Ha.  Haha.  Hahahaha.  Hahahahahahaha.  HAHAHAHAHAHAHAHAHAHAHA.  No.  NO way.  No.  This isn't real.  HAHAHAHAHAHAHAHAHAHA. A board game?  Wait?  Produced by Michael Bay???? No.  HAHAHAHAHAHAHAHAHAHAHA.  I hate Humanity.


Beyond The Lights


Yeah, sorry dude.  When your selling point is "from the writer and director of Love and Basketball" a movie from 1998, almost 16 years ago that no one remembers... it's gonna suck.



The Maze Runner


It's got that same crappy teen-book Divergent feel to it, but there's something about it that intrigues me.  I like the idea of the story, but I'm not sure how well the execution is going to be and who the audience is intended for.  This is why I'm can't pin down which category it goes it.  It's not going to be an alright movie.  It's either going to be great, or incredibly forgettable.

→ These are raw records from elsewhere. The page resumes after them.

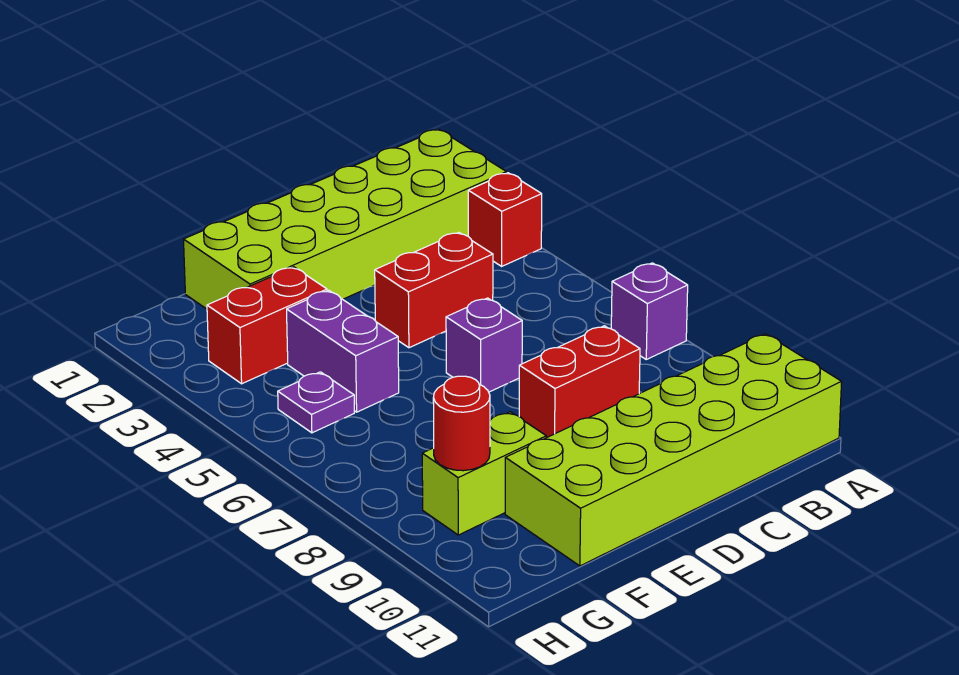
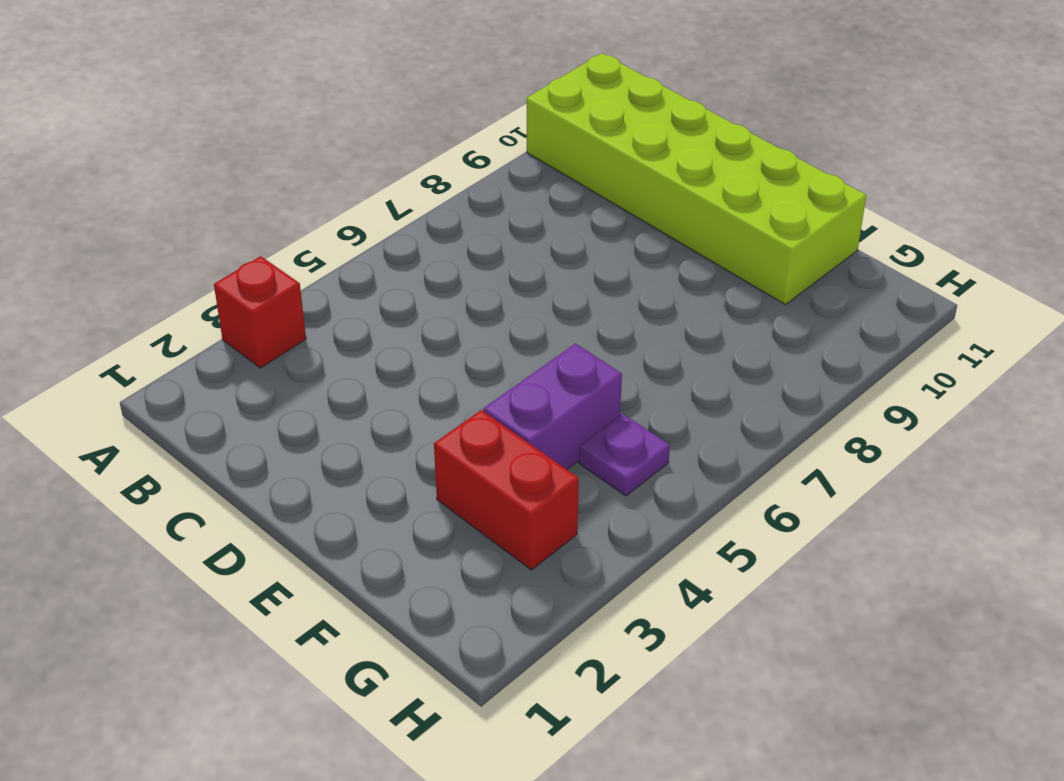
none -> lime brick A1:F2 level 1
none -> purple brick A7 level 1
none -> red brick C4:D4 level 1

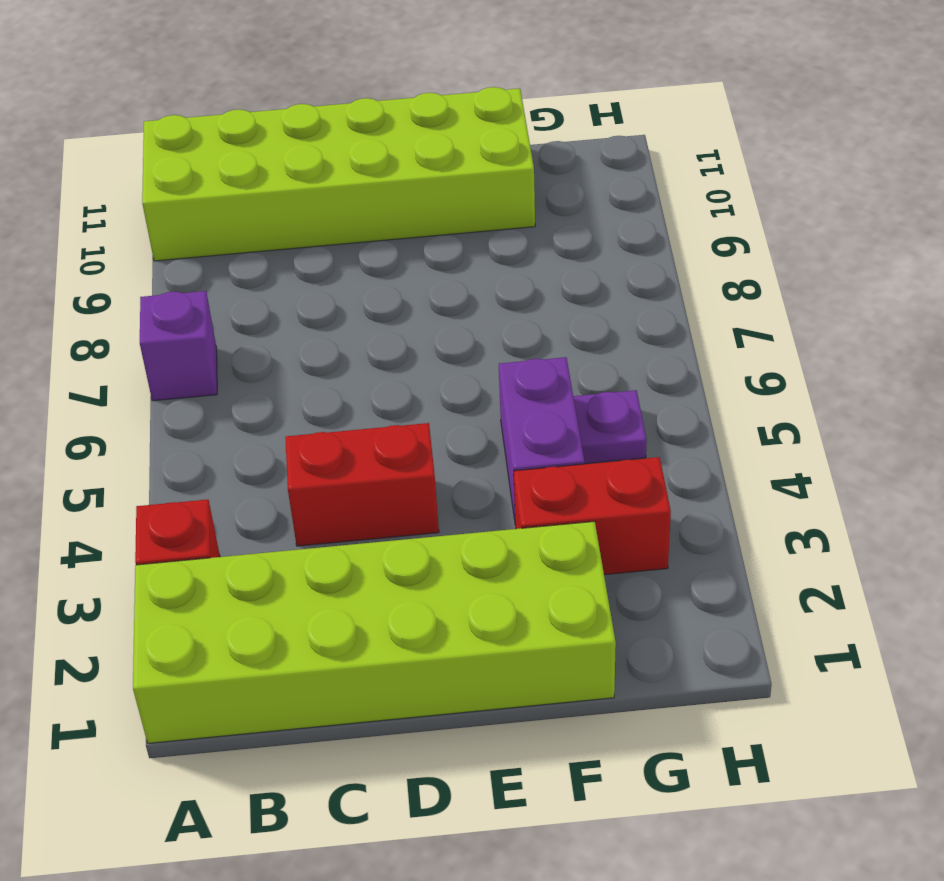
none -> red brick C8:D8 level 1
none -> purple brick D6 level 1
none -> lime brick F9:G9 level 1

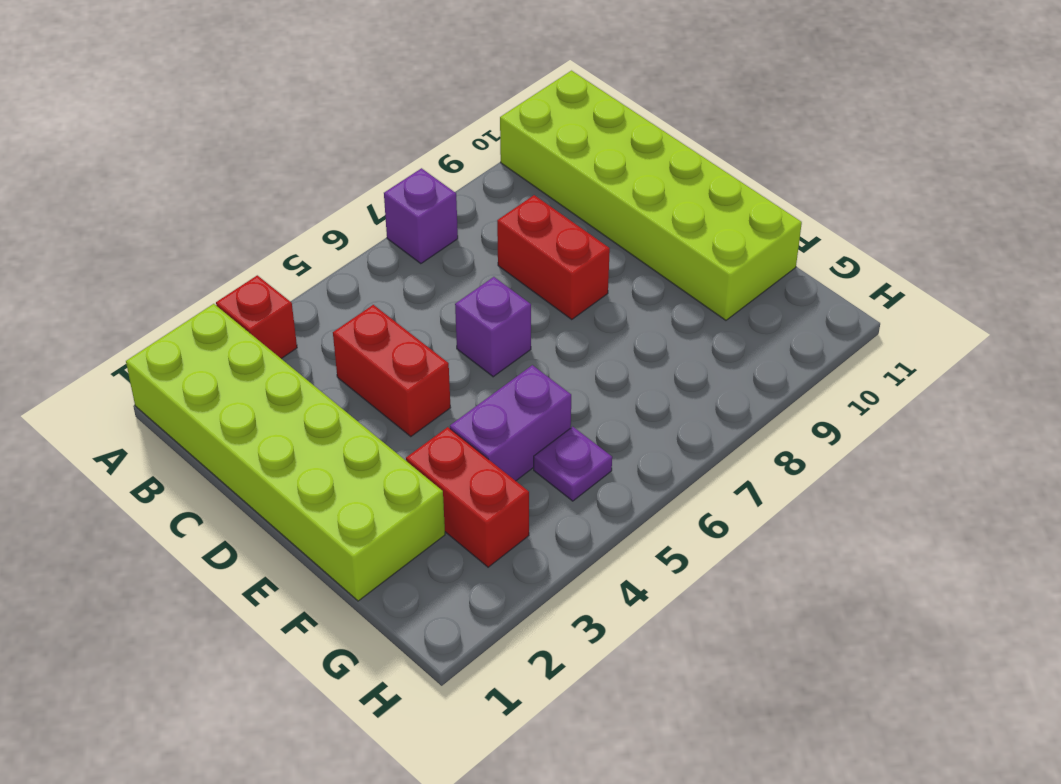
none -> lime brick F9:G9 level 1
none -> red round brick G9 level 2

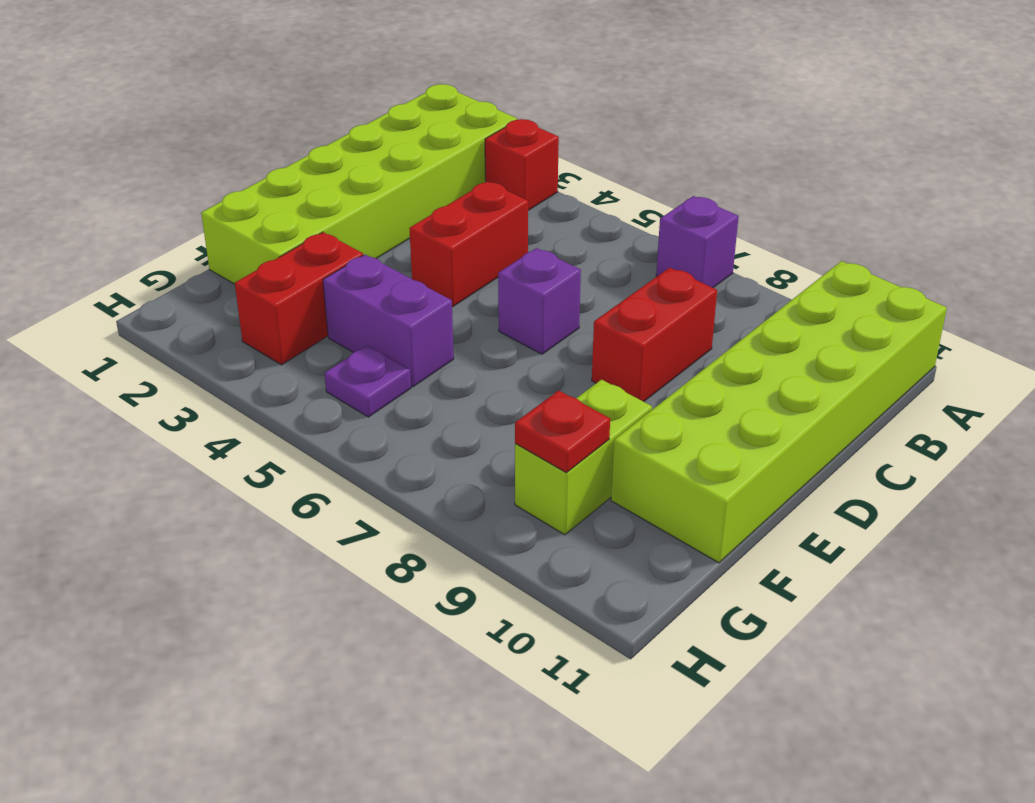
red plate G9 level 2 -> red round brick G9 level 2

Most of the time I'm skeptical when a spinoff movie occurs from a good movie and the original writers and directors have left the project.  Usually.  This time I'm a little more lenient because it actually looks decently scary and whoever stepped in to helm the director's chair is faithful to the original source material.  However, just because something appears to be good doesn't mean it's going to be.  Therefore, I'm throwing this one in the wildcard pile with a slight tip over towards it might be decent.  Who knows, though?  This year has been piss as far as good horror goes.


Dumb and Dumber To


This is the biggest wildcard of them all.  You're taking one of the greatest comedies in the history of film and giving it a sequel twenty years later.  Jim Carrey is still sorta relevant and I'm not sure when the last time was that Jeff Daniels was in something funny.  Even if these guys still had huge clout, I'm weary of the way this movie is going to go.  Are we going to just re-create the old jokes into modern day?  Are we going to forget that these guys don't act stupid they just are?  Are we going to adapt to what's funny today or stick with the same gross-out 90s humor that is all kinds of tired?  I'm worried.  If it works, I'll be the happiest person at the theater.  If it doesn't... this is something that I won't be able to unsee.